--- RECORDS FOR THE TASK ---
====

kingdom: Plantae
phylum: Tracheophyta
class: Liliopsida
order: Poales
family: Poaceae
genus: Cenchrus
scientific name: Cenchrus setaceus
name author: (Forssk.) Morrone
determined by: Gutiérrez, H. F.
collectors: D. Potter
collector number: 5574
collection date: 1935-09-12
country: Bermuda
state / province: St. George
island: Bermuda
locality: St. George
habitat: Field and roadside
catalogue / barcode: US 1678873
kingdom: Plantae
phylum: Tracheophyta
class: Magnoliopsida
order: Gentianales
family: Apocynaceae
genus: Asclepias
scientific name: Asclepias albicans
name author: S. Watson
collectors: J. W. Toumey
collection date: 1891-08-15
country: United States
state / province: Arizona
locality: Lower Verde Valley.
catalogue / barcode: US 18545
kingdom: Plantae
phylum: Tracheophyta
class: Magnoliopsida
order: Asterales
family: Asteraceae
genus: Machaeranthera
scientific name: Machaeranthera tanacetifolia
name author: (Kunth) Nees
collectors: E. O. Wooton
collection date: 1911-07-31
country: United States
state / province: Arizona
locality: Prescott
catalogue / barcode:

====

Give these lines again for all the records, switching "collection date" to "date collected" and leaving everything else unchanged.

--- ANSWER TO THIS EXERCISE ---
kingdom: Plantae
phylum: Tracheophyta
class: Liliopsida
order: Poales
family: Poaceae
genus: Cenchrus
scientific name: Cenchrus setaceus
name author: (Forssk.) Morrone
determined by: Gutiérrez, H. F.
collectors: D. Potter
collector number: 5574
date collected: 1935-09-12
country: Bermuda
state / province: St. George
island: Bermuda
locality: St. George
habitat: Field and roadside
catalogue / barcode: US 1678873
kingdom: Plantae
phylum: Tracheophyta
class: Magnoliopsida
order: Gentianales
family: Apocynaceae
genus: Asclepias
scientific name: Asclepias albicans
name author: S. Watson
collectors: J. W. Toumey
date collected: 1891-08-15
country: United States
state / province: Arizona
locality: Lower Verde Valley.
catalogue / barcode: US 18545
kingdom: Plantae
phylum: Tracheophyta
class: Magnoliopsida
order: Asterales
family: Asteraceae
genus: Machaeranthera
scientific name: Machaeranthera tanacetifolia
name author: (Kunth) Nees
collectors: E. O. Wooton
date collected: 1911-07-31
country: United States
state / province: Arizona
locality: Prescott
catalogue / barcode:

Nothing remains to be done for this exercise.